Der Kläger kann dem gegenüber nicht die Nichtigkeit der Entscheidung vom 24.06.1996 geltend machen, mit der Folge, dass er an keine Klagefrist gebunden wäre, weil die Nichtigkeit jederzeit geltend gemacht werden kann, und zwar auch in einer Anfechtungsklage (vgl. Meyer-Ladewig, Kommentar zum SGG, 7. Auflage § 54 Rdnr. 8; § 55 Rdnr. 14 ff).
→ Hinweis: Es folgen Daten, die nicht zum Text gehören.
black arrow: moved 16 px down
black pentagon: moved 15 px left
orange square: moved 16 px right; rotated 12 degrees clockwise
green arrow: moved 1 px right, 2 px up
Nach § 40 Abs. 1 SGB X ist ein Verwaltungsakt nichtig, soweit er an einem besonders schwerwiegenden Fehler leidet und dies bei verständiger Würdigung aller in Betracht kommenden Umstände offensichtlich ist. Es kann dahingestellt bleiben, ob die Entscheidung der Beklagten diesen Kriterien angesichts der vom Sozialgericht ausgeführten und mit Literaturstellen belegten Rechtsmeinung entsprechen würde (vgl. BSG Beschluss vom 23.02.2005, Az.: B 2 U 408/04 B). Die vorliegende Fallgestaltung ist in § 40 Abs. 3 Satz 1 Nr. 4 SGB X ausdrücklich geregelt. Danach ist ein Verwaltungsakt nicht schon deshalb nichtig, weil die nach einer Rechtsvorschrift erforderliche Mitwirkung einer anderen Behörde unterblieben ist. Unter diese Vorschrift fallen alle Entscheidungen ohne Herbeiführung eines im Gesetz geregelten Einvernehmens (v. Wulffen/Roos Kommentar zum SGB X, 5. Auflage § 40 Rdnr. 21; Stelkens-Bonk-Sachs, Kommentar zum Verwaltungsverfahrensgesetz 6. Auflage § 44 Rdnr. 181 ff). Die Entscheidung der Beklagten kann deshalb nicht als nichtig angesehen werden. Sie richtet sich auch nicht nach den Regeln für öffentlich-rechtliche Verträge nach den §§ 53 ff SGB X. Wie bereits ausgeführt, mündet sie gegenüber dem von der Verweigerung des Bestandsschutzes Betroffenen in einen Verwaltungsakt und richtet sich damit nicht nach dem Recht für öffentlich-rechtliche Verträge. Der Kläger seinerseits wird auch bei der von ihm gewünschten Entscheidung der Beklagten nicht Partei eines Versorgungsvertrages, § 72 Abs. 2 Satz 2 SGB XI.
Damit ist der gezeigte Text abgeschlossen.